━━━ RECORDS FOR THE EXERCISE ━━━
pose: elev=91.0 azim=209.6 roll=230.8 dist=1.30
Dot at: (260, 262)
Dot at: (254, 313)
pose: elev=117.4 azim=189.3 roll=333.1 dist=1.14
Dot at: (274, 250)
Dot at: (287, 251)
━━━
━━━ RECORDS FOR THE EXERCISE ━━━
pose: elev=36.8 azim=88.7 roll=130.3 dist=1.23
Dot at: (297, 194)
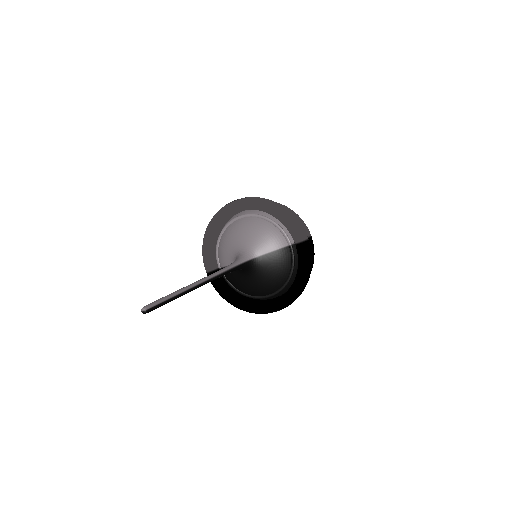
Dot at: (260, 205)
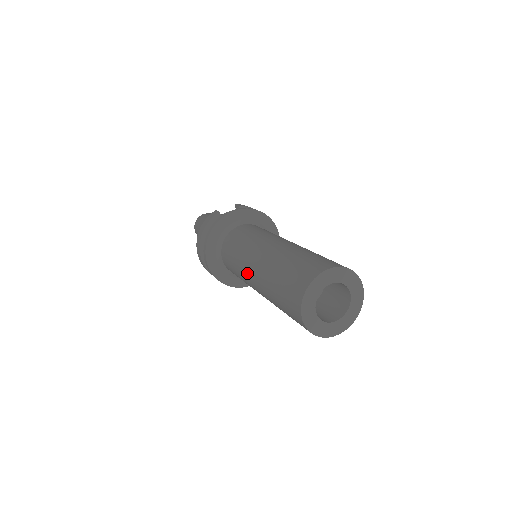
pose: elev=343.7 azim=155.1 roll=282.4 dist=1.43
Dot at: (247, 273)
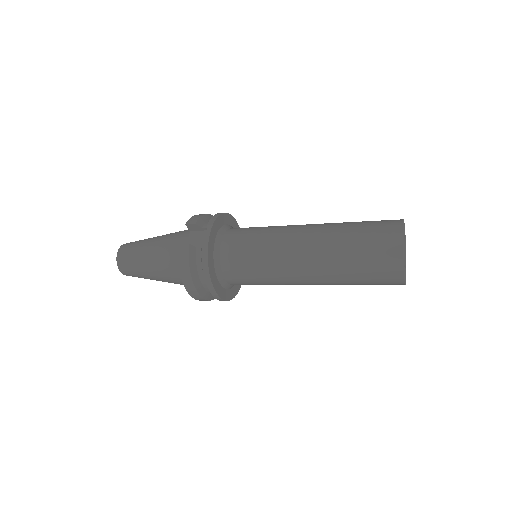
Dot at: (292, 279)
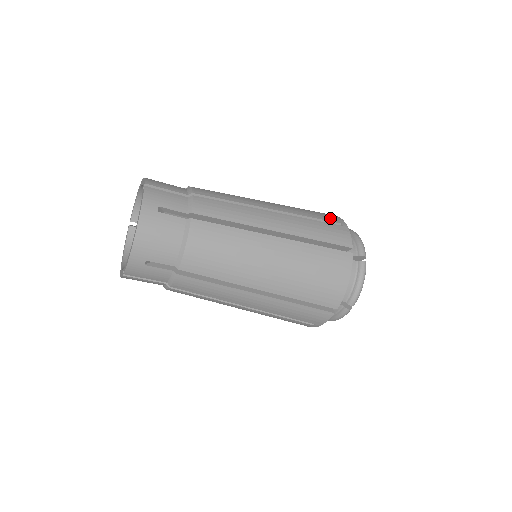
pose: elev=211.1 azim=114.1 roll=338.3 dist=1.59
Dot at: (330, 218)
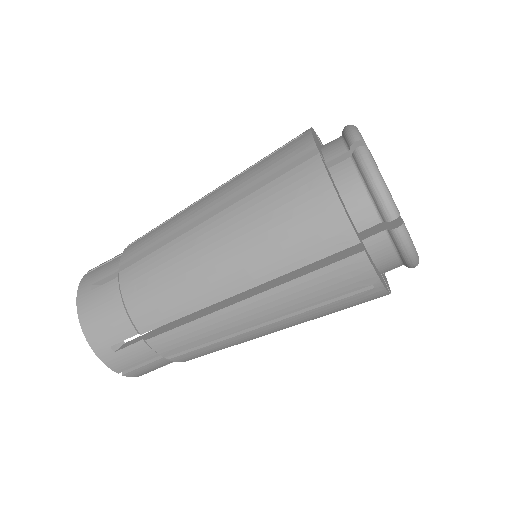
━━━
Change "dist" to "distance" in the lines from the one with "pose: elev=91.0 azim=209.6" to the one with "Dot at: (287, 251)", and write out only those lines with nothing else altered.

# [CORRECT ANSWER]
pose: elev=91.0 azim=209.6 roll=230.8 distance=1.30
Dot at: (260, 262)
Dot at: (254, 313)
pose: elev=117.4 azim=189.3 roll=333.1 distance=1.14
Dot at: (274, 250)
Dot at: (287, 251)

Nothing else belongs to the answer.